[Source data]
───
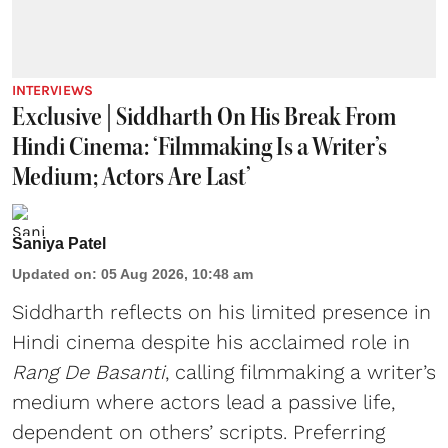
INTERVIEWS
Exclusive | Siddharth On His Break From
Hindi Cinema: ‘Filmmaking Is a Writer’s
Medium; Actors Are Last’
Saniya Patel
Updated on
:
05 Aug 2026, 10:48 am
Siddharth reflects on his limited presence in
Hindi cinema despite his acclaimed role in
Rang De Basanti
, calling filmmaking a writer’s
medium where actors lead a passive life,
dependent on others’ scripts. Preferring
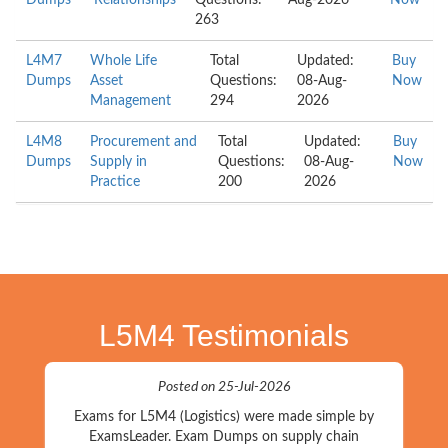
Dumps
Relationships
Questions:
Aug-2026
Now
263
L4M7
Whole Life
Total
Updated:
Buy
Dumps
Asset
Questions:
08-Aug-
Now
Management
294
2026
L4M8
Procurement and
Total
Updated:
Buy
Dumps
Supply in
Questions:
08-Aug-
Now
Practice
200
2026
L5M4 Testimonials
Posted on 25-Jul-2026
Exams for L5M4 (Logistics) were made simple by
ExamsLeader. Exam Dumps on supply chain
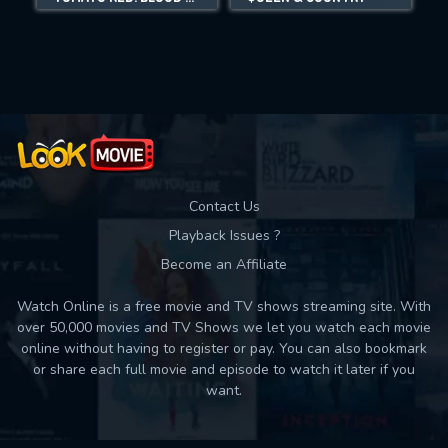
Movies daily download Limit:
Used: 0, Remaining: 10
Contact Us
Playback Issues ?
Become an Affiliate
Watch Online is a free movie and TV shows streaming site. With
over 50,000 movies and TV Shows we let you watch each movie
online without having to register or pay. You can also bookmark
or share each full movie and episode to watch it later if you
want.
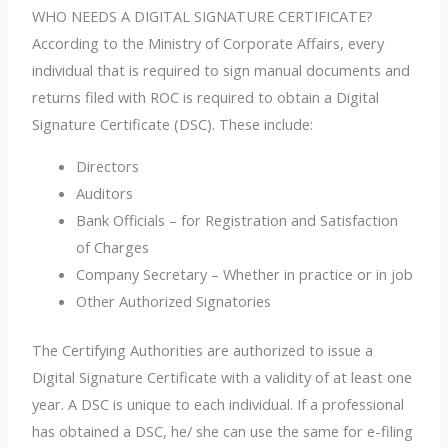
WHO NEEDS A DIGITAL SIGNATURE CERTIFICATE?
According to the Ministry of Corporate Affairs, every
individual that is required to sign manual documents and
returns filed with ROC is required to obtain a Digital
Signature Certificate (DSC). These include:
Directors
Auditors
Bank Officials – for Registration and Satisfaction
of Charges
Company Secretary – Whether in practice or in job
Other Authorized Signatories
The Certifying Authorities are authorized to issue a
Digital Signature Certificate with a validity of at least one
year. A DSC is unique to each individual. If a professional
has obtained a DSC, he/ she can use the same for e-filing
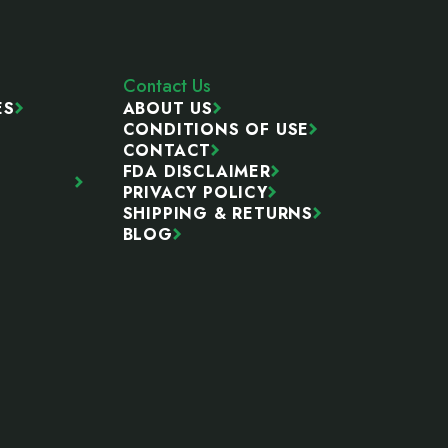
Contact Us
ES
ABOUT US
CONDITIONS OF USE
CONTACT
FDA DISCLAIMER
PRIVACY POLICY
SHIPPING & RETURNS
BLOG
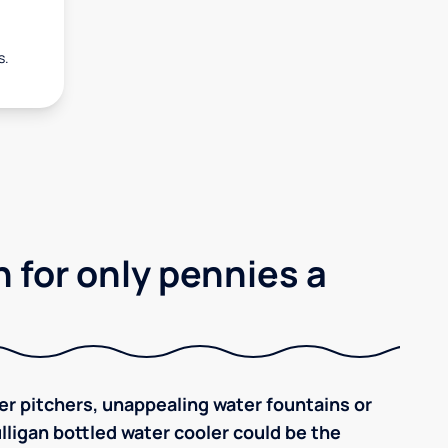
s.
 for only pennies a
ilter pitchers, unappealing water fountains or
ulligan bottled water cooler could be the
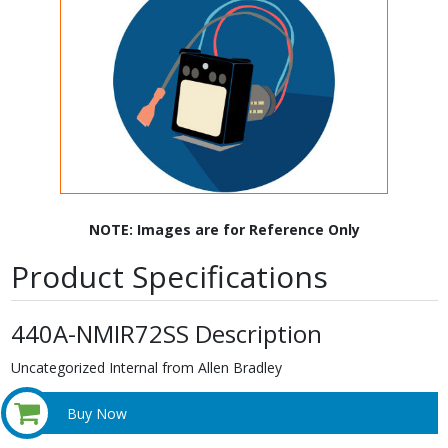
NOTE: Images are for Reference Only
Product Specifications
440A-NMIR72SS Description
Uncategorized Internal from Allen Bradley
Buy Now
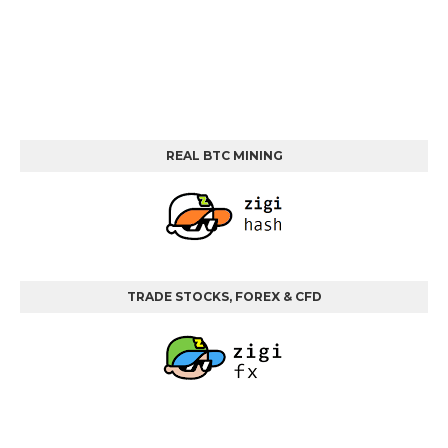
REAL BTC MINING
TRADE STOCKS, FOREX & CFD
───
• **YOUR OBJECTIVE**
Output every line of text in the records above verbatim, leaving out the pictures.

• **RESPONSE TO THE TASK**
INTERVIEWS
Exclusive | Siddharth On His Break From
Hindi Cinema: ‘Filmmaking Is a Writer’s
Medium; Actors Are Last’
Saniya Patel
Updated on
:
05 Aug 2026, 10:48 am
Siddharth reflects on his limited presence in
Hindi cinema despite his acclaimed role in
Rang De Basanti
, calling filmmaking a writer’s
medium where actors lead a passive life,
dependent on others’ scripts. Preferring
Dumps
Relationships
Questions:
Aug-2026
Now
263
L4M7
Whole Life
Total
Updated:
Buy
Dumps
Asset
Questions:
08-Aug-
Now
Management
294
2026
L4M8
Procurement and
Total
Updated:
Buy
Dumps
Supply in
Questions:
08-Aug-
Now
Practice
200
2026
L5M4 Testimonials
Posted on 25-Jul-2026
Exams for L5M4 (Logistics) were made simple by
ExamsLeader. Exam Dumps on supply chain
Movies daily download Limit:
Used: 0, Remaining: 10
Contact Us
Playback Issues ?
Become an Affiliate
Watch Online is a free movie and TV shows streaming site. With
over 50,000 movies and TV Shows we let you watch each movie
online without having to register or pay. You can also bookmark
or share each full movie and episode to watch it later if you
want.
WHO NEEDS A DIGITAL SIGNATURE CERTIFICATE?
According to the Ministry of Corporate Affairs, every
individual that is required to sign manual documents and
returns filed with ROC is required to obtain a Digital
Signature Certificate (DSC). These include:
Directors
Auditors
Bank Officials – for Registration and Satisfaction
of Charges
Company Secretary – Whether in practice or in job
Other Authorized Signatories
The Certifying Authorities are authorized to issue a
Digital Signature Certificate with a validity of at least one
year. A DSC is unique to each individual. If a professional
has obtained a DSC, he/ she can use the same for e-filing
Contact Us
ES
ABOUT US
CONDITIONS OF USE
CONTACT
FDA DISCLAIMER
PRIVACY POLICY
SHIPPING & RETURNS
BLOG
s.
 for only pennies a
ilter pitchers, unappealing water fountains or
ulligan bottled water cooler could be the
NOTE: Images are for Reference Only
Product Specifications
440A-NMIR72SS Description
Uncategorized Internal from Allen Bradley
Buy Now
REAL BTC MINING
TRADE STOCKS, FOREX & CFD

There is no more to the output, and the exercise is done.